Liliesleaf is home to various exhibitions, largely covering the period from 1956, when the Freedom Charter was signed, to 1994, when South Africa became a free and democratic society.

The Liberation Centre where the ticket office is situated, houses one of the few remaining signed copies of the Freedom Charter, and biographies of the Rivonia Accused. Visitors are invited into the auditorium to watch a short film that tells the story of the events that led up to the raid on Liliesleaf, and puts Liliesleaf into historical context.

The Liberation Centre also houses the People’s Map, a network of people with some connection to Liliesleaf, and various exhibits relating to the purchase of Liliesleaf and the police raid on Liliesleaf.

The Main House on the property has a number of innovative exhibits relating to the 1963 Raid on Liliesleaf. There is also an exhibition on Chief Albert Luthuli, ANC president at the time of the raid. Three exhibitions in the house – Sweden, Norway and the German Democratic Republic – focus on International Solidarity with our liberation struggle.

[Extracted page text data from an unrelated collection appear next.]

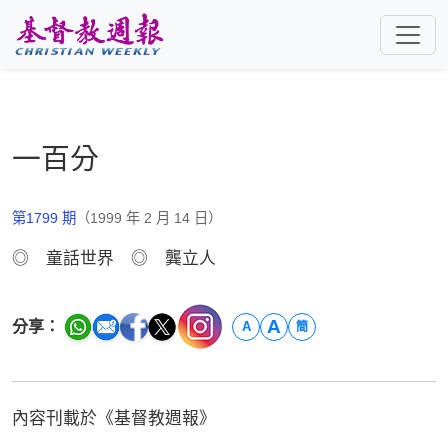
跳至主要內容
一百分
第1799 期
（1999 年 2 月 14 日）
◎ 童話世界 ◎ 龔立人
A
分享：
A
簡
內容刊載於《基督教週報》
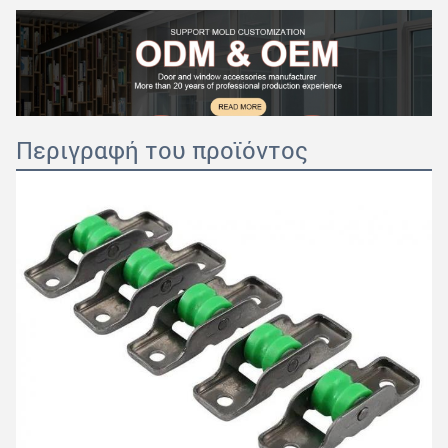
Περιγραφή του προϊόντος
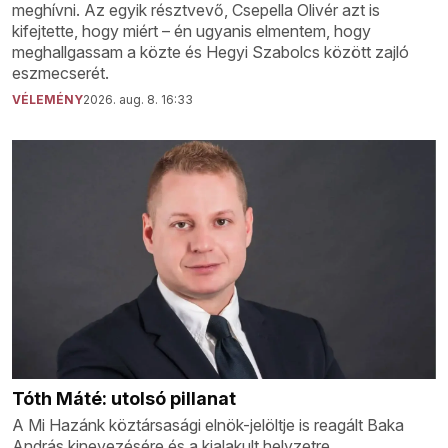
meghívni. Az egyik résztvevő, Csepella Olivér azt is
kifejtette, hogy miért – én ugyanis elmentem, hogy
meghallgassam a közte és Hegyi Szabolcs között zajló
eszmecserét.
VÉLEMÉNY
2026. aug. 8. 16:33
Tóth Máté: utolsó pillanat
A Mi Hazánk köztársasági elnök-jelöltje is reagált Baka
András kinevezésére és a kialakult helyzetre.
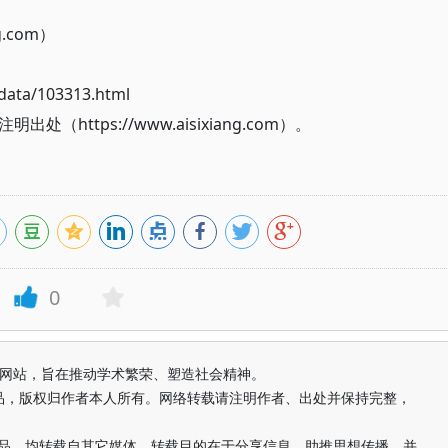
g.com）
ata/103313.html
ttps://www.aisixiang.com）。
0
益纯学术网站，旨在推动学术繁荣、塑造社会精神。
品，版权归作者本人所有。网络转载请注明作者、出处并保持完整，
的作品，均转载自其它媒体，转载目的在于分享信息、助推思想传播，并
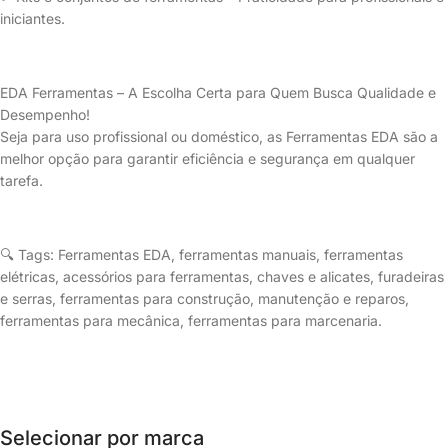
iniciantes.
EDA Ferramentas – A Escolha Certa para Quem Busca Qualidade e
Desempenho!
Seja para uso profissional ou doméstico, as Ferramentas EDA são a
melhor opção para garantir eficiência e segurança em qualquer
tarefa.
🔍 Tags: Ferramentas EDA, ferramentas manuais, ferramentas
elétricas, acessórios para ferramentas, chaves e alicates, furadeiras
e serras, ferramentas para construção, manutenção e reparos,
ferramentas para mecânica, ferramentas para marcenaria.
Selecionar por marca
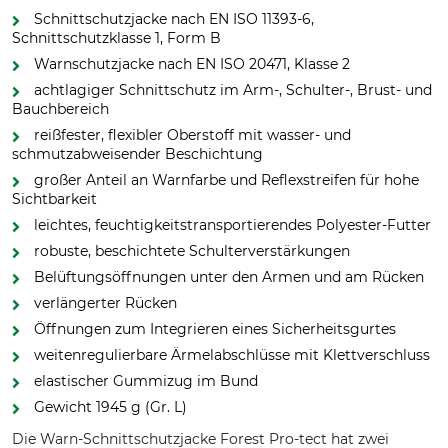
Schnittschutzjacke nach EN ISO 11393-6,
Schnittschutzklasse 1, Form B
Warnschutzjacke nach EN ISO 20471, Klasse 2
achtlagiger Schnittschutz im Arm-, Schulter-, Brust- und
Bauchbereich
reißfester, flexibler Oberstoff mit wasser- und
schmutzabweisender Beschichtung
großer Anteil an Warnfarbe und Reflexstreifen für hohe
Sichtbarkeit
leichtes, feuchtigkeitstransportierendes Polyester-Futter
robuste, beschichtete Schulterverstärkungen
Belüftungsöffnungen unter den Armen und am Rücken
verlängerter Rücken
Öffnungen zum Integrieren eines Sicherheitsgurtes
weitenregulierbare Ärmelabschlüsse mit Klettverschluss
elastischer Gummizug im Bund
Gewicht 1945 g (Gr. L)
Die Warn-Schnittschutzjacke Forest Pro-tect hat zwei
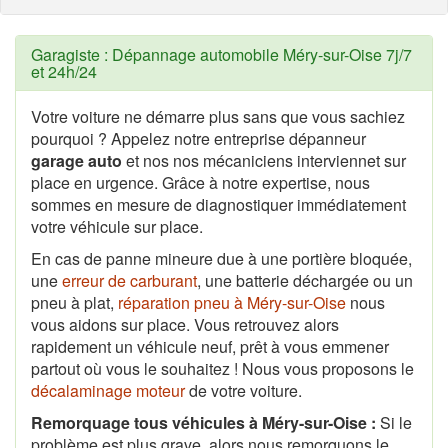
Garagiste : Dépannage automobile Méry-sur-Oise 7j/7
et 24h/24
Votre voiture ne démarre plus sans que vous sachiez
pourquoi ? Appelez notre entreprise dépanneur
garage auto
et nos nos mécaniciens interviennet sur
place en urgence. Grâce à notre expertise, nous
sommes en mesure de diagnostiquer immédiatement
votre véhicule sur place.
En cas de panne mineure due à une portière bloquée,
une
erreur de carburant
, une batterie déchargée ou un
pneu à plat,
réparation pneu à Méry-sur-Oise
nous
vous aidons sur place. Vous retrouvez alors
rapidement un véhicule neuf, prêt à vous emmener
partout où vous le souhaitez ! Nous vous proposons le
décalaminage moteur
de votre voiture.
Remorquage tous véhicules à Méry-sur-Oise :
Si le
problème est plus grave, alors nous remorquons le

One of the oldest original buildings at Liliesleaf, the Thatched Cottage, is where the leadership of the liberation movement held their meetings, and where they were arrested on 11 July 1963.

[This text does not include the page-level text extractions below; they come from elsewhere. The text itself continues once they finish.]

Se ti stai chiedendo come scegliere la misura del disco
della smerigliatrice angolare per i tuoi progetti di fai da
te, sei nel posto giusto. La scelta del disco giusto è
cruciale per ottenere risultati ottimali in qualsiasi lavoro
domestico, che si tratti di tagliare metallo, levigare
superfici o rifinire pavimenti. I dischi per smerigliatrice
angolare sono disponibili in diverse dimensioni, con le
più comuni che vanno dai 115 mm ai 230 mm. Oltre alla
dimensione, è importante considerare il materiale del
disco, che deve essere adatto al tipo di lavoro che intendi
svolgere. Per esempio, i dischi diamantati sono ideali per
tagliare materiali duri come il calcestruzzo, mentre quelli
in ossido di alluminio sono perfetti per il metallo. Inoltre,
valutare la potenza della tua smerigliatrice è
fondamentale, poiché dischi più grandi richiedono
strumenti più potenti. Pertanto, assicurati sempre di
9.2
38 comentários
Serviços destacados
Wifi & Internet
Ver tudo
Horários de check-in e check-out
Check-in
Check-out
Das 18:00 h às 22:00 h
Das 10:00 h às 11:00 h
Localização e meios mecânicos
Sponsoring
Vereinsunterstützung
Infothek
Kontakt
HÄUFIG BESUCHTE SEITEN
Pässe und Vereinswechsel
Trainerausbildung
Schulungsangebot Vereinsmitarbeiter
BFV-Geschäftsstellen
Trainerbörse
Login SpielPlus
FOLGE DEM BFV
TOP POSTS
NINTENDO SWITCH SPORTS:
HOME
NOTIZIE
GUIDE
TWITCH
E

In Rooms 2-5 visitors can ponder the question: Who informed the police about Liliesleaf? and learn about the Great Escape: the daring escape of four activists from police cells in 1963.


Rooms 6-9 offer insights into the Rivonia Trial, December 1963 to June 1964, and the brilliant legal minds of the defence team, with a special focus on Afrikaner radical Bram Fischer, who himself would go on trial a few years later.

Additional exhibitions are housed in Rooms 10-13. Nelson Mandela’s Room is where South Africa’s first democratic president stayed and worked while in hiding from the police, disguised as a farm labourer and using the name David Motsamayi. Next door is an exhibition on the role of the European Union in the struggle against apartheid.

Umkhonto we Sizwe is an exhibition space presenting a brief overview of the ANC’s armed wing, flanked by two lesser known stories of leaflet bombs and weapons that were smuggled into South Africa for the ANC: the London Recruits, and Africa Hinterland Safari.

The MK Memorial is dedicated to the many men and women who sacrificed so much for Umkhonto we Sizwe in the pursuit of a free and democratic South Africa.